ARTICLE:
Words matter: deconstructing 'welfare dependency' in the UK
As we head towards the next Federal Budget and Federal Election, this post below from the London School of Economics and Political Science blog (@LSEpoliticsblog) provides a timely challenge to the term 'welfare dependency'. Paul Michael Garrett's post is focused on the United Kingdom but has much to offer the Australian context amid comments like 'the poor don't drive cars' from the former Treasurer Joe Hockey.
Should the dominant narratives of politicians such as (UK Secretary of State for Work and Pensions) Ian Duncan Smith influence our perceptions about the ‘poor’? Have ideologically underpinned debates portraying those on welfare as being lazy and having an easy life become part of collective public perceptions? With 2016 marking the 40th anniversary of the publication of Raymond Williams’ Keywords, an interrogation of the taken-for-grantedness of specific words, Paul Michael Garrett demonstrates how there is a pressing scholarly and political need to question and interrogate focal words and phrases within the neoliberal lexicon. Here, he looks at ‘welfare dependency’.

WRITTEN TASK 1:
Decide whether each statement below agrees with the article on "welfare dependency." Answer yes or no for each, and quote the deciding words from the article.
(a) The post from the London School of Economics and Political Science blog focuses on the United Kingdom.
(b) In 2016, fifty years had passed since Raymond Williams' Keywords was published.
(c) Joe Hockey is described as a former Treasurer.

EXERCISE INPUTS:
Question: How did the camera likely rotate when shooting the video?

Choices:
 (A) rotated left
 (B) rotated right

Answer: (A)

---

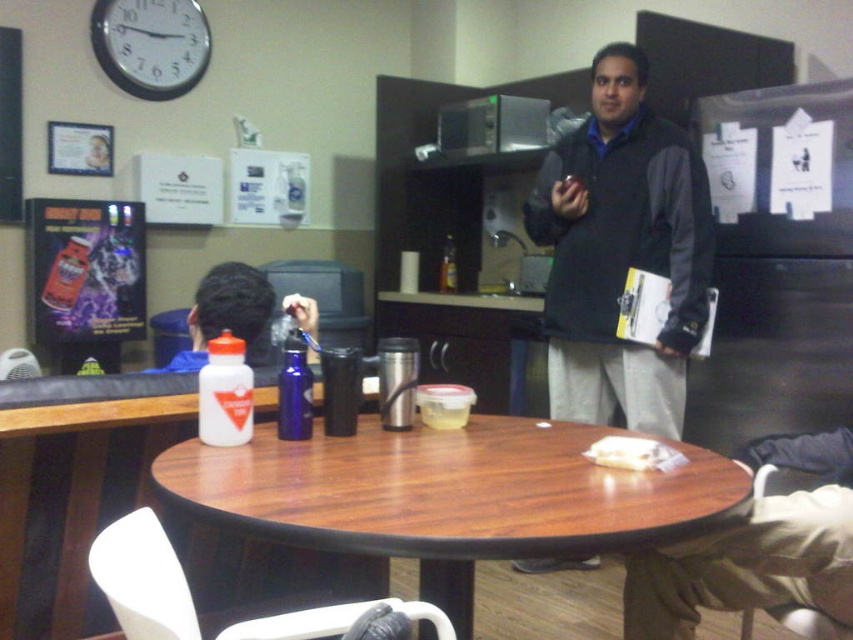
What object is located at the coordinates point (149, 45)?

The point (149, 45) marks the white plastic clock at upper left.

...

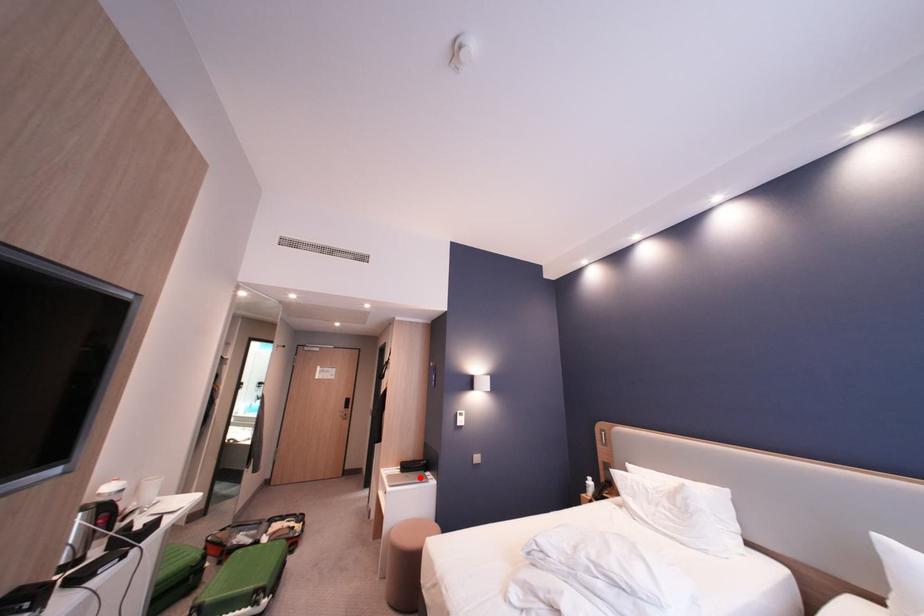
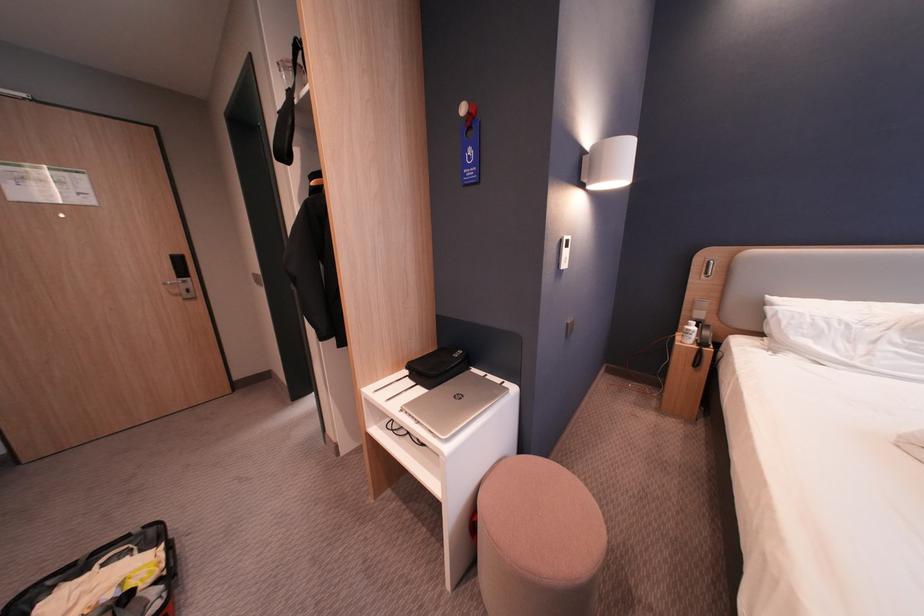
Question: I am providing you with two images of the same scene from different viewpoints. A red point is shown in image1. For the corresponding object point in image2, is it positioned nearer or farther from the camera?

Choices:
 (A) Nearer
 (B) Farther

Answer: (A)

WRITTEN TASK 2: Retype the stretch of the listing from the line that contains "Question: How did" through the line that contains "(B) rotated right". Include both of those lines.

WRITTEN SOLUTION 1:
(a) Yes: "Paul Michael Garrett's post is focused on the United Kingdom"
(b) No: "With 2016 marking the 40th anniversary of the publication of Raymond Williams’ Keywords"
(c) Yes: "from the former Treasurer Joe Hockey"

WRITTEN SOLUTION 2:
Question: How did the camera likely rotate when shooting the video?

Choices:
 (A) rotated left
 (B) rotated right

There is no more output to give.